Anyway. I assumed my dog was a lurcher when Graham gave him to me. In case you are unfamiliar, a lurcher is a cross between a sight hound and a herding dog, with the most common being a greyhound/collie mix, although many variations abound. Lurchers are poachers’ dogs, and while Graham is a pest controller rather than a poacher, he has four others of this kind. I had originally wanted to name him Help Help Call The Police, to add interest when calling him back off the lead, but after consideration I changed this to Mr Fantastic. However, he had already been dubbed Archie by Graham’s kids, so his name became Mr Archibald Fantastic, only to encounter further complication when it transpired that he was a saluki, or Persian hunting dog, and therefore a Muslim rather than the Roman Catholic I had originally assumed. I changed his name again to Archibald al Fantastique to honour his Persian roots, and by way of thanking me, he repeatedly stole butter and hid it in the laundry basket. He also destroyed several pairs of sunglasses and drank a quantity of contact lens solution, although I suppose this is to be expected with a sight hound. This behaviour does not make a peacock killer though. Salukis are exceptionally sweet natured dogs, (unless you are running very fast away from them, like a desert hare or antelope, in which case they will chase you until your respiratory system collapses) and a peacock simply doesn’t move quick enough to trigger this sort of response. That said, if it’s adorable for some hippy’s cat to dismember every duckling Runton Hall has ever seen, it’s adorable for a frightened dog to defend itself against a violent peacock, regardless of his iridescent plumage and shiny blue face. While the case remains open, it is most likely that Sevastopol met his end due to the attentions of a fox. In case you are unfamiliar, a fox is the product of a dog breeding with a cat, and they are troublesome in the countryside.
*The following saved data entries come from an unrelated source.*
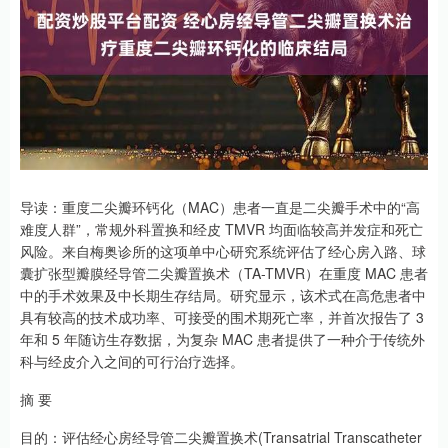
导读：重度二尖瓣环钙化（MAC）患者一直是二尖瓣手术中的“高
难度人群”，常规外科置换和经皮 TMVR 均面临较高并发症和死亡
风险。来自梅奥诊所的这项单中心研究系统评估了经心房入路、球
囊扩张型瓣膜经导管二尖瓣置换术（TA-TMVR）在重度 MAC 患者
中的手术效果及中长期生存结局。研究显示，该术式在高危患者中
具有较高的技术成功率、可接受的围术期死亡率，并首次报告了 3
年和 5 年随访生存数据，为复杂 MAC 患者提供了一种介于传统外
科与经皮介入之间的可行治疗选择。
摘 要
目的：评估经心房经导管二尖瓣置换术(Transatrial Transcatheter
Graham managed to rustle up a replacement Sevastopol before anyone noticed. How he did this I do not know, in the same way that I do not know how his children, two girls aged twelve and ten and a boy of four, seem to have established a successful tyre re-treading service on the outskirts of a Georgian country estate. Maybe they resprayed a goose. With regards to the tyres, I can only assume they’re buying them from relatives prior to selling them on to Joe, Becca, ‘Anton’ and sundry other people around Runton, and this is the sort of gap-in-the-market spotting enterprise of which I warmly approve. In any case, it’s not worth questioning them about it. One of the trustees did this recently, and discovered that they immediately shout ‘If you’re calling me a thief just come out and say it like a man’ and mob around you punching your legs if you do that sort of thing, at which point it is prudent to end your enquiries, accept that complimentary set of  Bridgestones you’ve been given by Graham to smooth things over, and leave it at that.